Kemalpaşa ilçesindeki diğer tarihi ve turistik değerler Ulucak Höyük, Nemrut Höyük, Yenmiş Höyük, Nymphaeion (Kız Kulesi), Nif Kalesi ve Emet Bey Camiidir.
Turizm alanında da gelişmeler gösteren Kemalpaşa’da kurulan Alaş Kımız Üretme Çiftliği, Kazak Otağı, Orta Asya Türk Mutfağı ile ülkemizde bu alandaki ilk ve tek örnektir.

---------------------------------------------------------------------------------------------------------------

Tire, İzmir’in doğusunda yer alır.
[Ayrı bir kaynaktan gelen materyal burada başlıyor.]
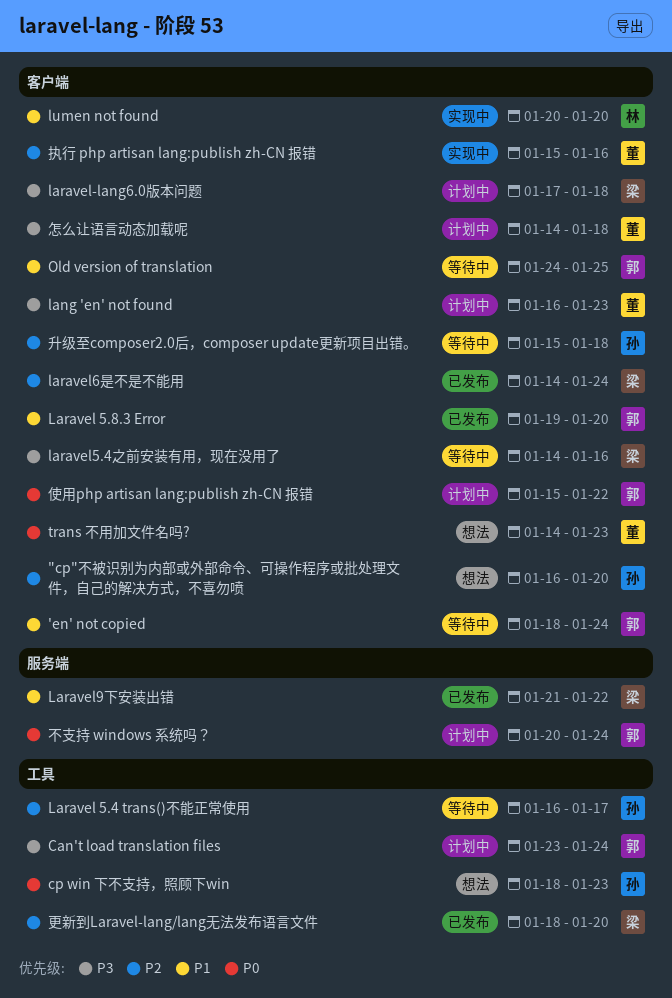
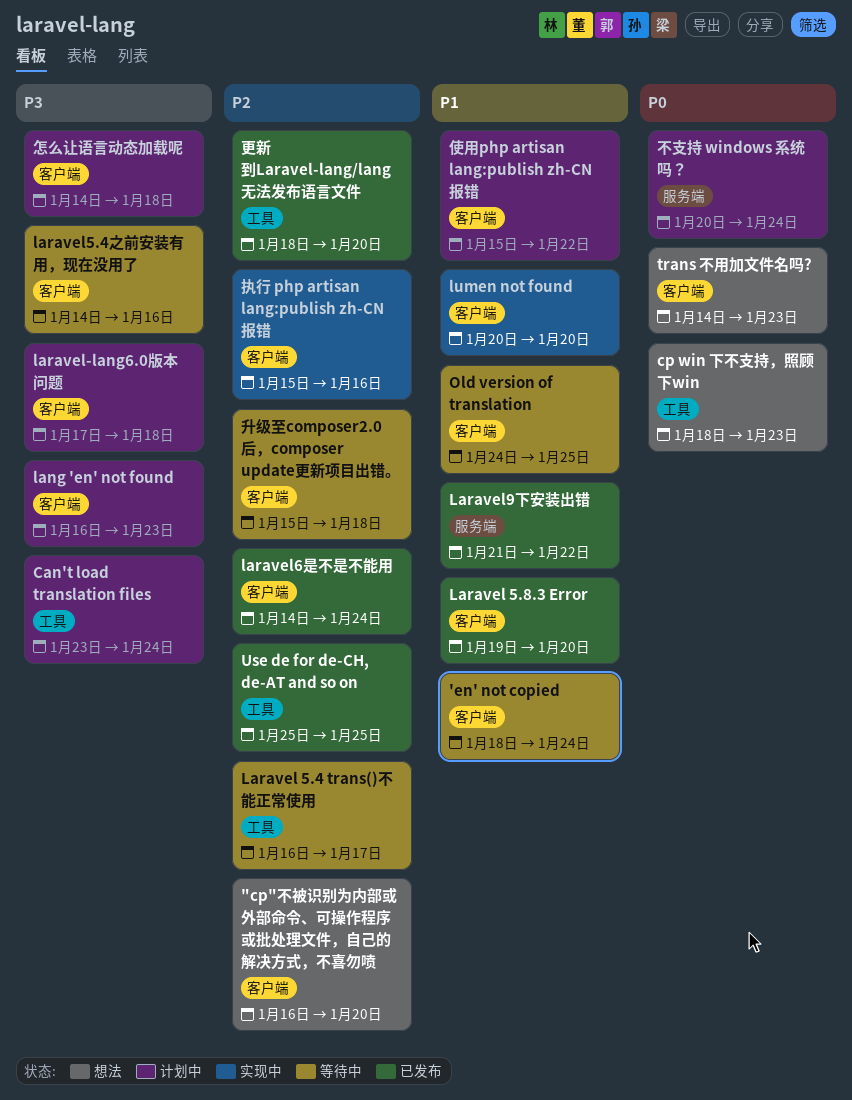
Use de for de-CH, de-AT and so on: none -> present
使用php artisan lang:publish zh-CN 报错, priority: P0 -> P1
Kuzeyinde Bayındır; doğusunda Ödemiş; batısında Selçuk ve Torbalı ilçeleri; güneyinde ise Aydın ili ile çevrelenir.
İlçenin yüzölçümü 784 k m2’dir. 1 beldesi (Gökçen) ve 64 köyü bulunmaktadır.
İlçede 76 İlköğretim Okulu, 11 Orta Öğretim Kurumu bulunmakta; 12135 öğrencinin eğitim gördüğü bu okullarda 659 öğretmen görev yapmaktadır.
İlçede, 1 Devlet Hastanesi, 1 SSK Hastanesi, 14 Poliklinik hizmet vermektedir.
İlçe ekonomisi tarım, ticaret ve sanayiye dayanmaktadır. Tarım ürünleri başta pamuk olmak üzere, buğday, arpa, tütün, susam ve her türle meyve, sebzedir. Arıcılık ilerlemiş durumdadır. Besi ve süt inekçiliği gelişmiştir. Tire Organize Sanayi Bölgesinin kurulması sonucunda, ilçede sanayi de önemli ivme kazanmış bulunmaktadır.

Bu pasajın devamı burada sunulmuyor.